Shish Kebab Tips
by Hope Pryor
Cooking with a skewer, known as shish kebab, kabob, shashlik, even French dishes designated en brochette, is one of the oldest dishes known to mankind, tracing its roots back to earliest times when man impaled pieces of meat on a stick to cook over an open fire.
No matter how you spell it or what you call it, cooking food on a "stick" is fun and tastes great!
Asia and the Near East are considered the birthplaces of the kebab. With its origins deeply rooted into a multitude of nationalities, it's no wonder that the dish has so many spelling variations. The invention of the kebab was a boon to nomadic people, whose metal spears and swords also doubled as cooking equipment.
A kebab can be any combination of cubed meat, seafood, vegetables, or fruits arranged on skewers, marinated or brushed with a sauce, and then broiled or grilled. The skewer can be as simple as a green wooden stick of a camper or as elaborate as the silver-handled skewer of the gourmet. More commonly used are simple skewers made of stainless steel or packaged wooden skewers available in assorted lengths.
When using wooden skewers, always soak in water for 30 minutes before using to prevent them from burning on the grill or in the broiler.
Skewers with flat sides (rather than round) hold ingredients more securely.
Dip a paper towel in vegetable oil and rub over metal skewers before threading the food for easy removal once cooked.

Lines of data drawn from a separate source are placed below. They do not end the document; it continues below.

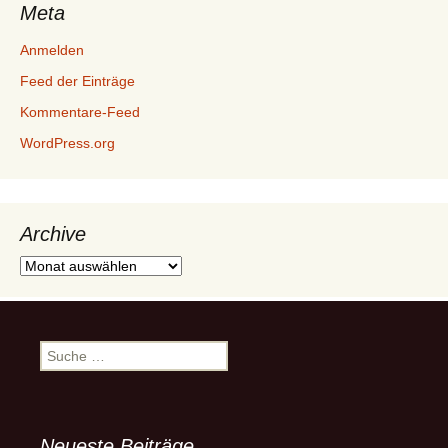
Meta
Anmelden
Feed der Einträge
Kommentare-Feed
WordPress.org
Archive
Archive
Suche
nach:
Neueste Beiträge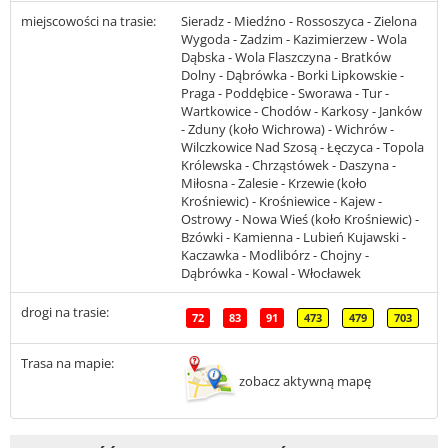
miejscowości na trasie:
Sieradz - Miedźno - Rossoszyca - Zielona
Wygoda - Zadzim - Kazimierzew - Wola
Dąbska - Wola Flaszczyna - Bratków
Dolny - Dąbrówka - Borki Lipkowskie -
Praga - Poddębice - Sworawa - Tur -
Wartkowice - Chodów - Karkosy - Janków
- Zduny (koło Wichrowa) - Wichrów -
Wilczkowice Nad Szosą - Łęczyca - Topola
Królewska - Chrząstówek - Daszyna -
Miłosna - Zalesie - Krzewie (koło
Krośniewic) - Krośniewice - Kajew -
Ostrowy - Nowa Wieś (koło Krośniewic) -
Bzówki - Kamienna - Lubień Kujawski -
Kaczawka - Modlibórz - Chojny -
Dąbrówka - Kowal - Włocławek
drogi na trasie:
72
83
91
473
479
703
Trasa na mapie:
zobacz aktywną mapę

Be sure to cut kebab ingredients into same-sized pieces for even cooking.
Partially cook foods that take longer to cook, such as potatoes and onions, so that the kebab's ingredients cook more evenly.
If cherry tomatoes are used, add them near the end of the cooking time, this will ensure that they remain whole...and not fall off through the rack and into the coals!
When turning skewers for cooking, use oven mitts and/or long-handled tongs to turn hot skewers.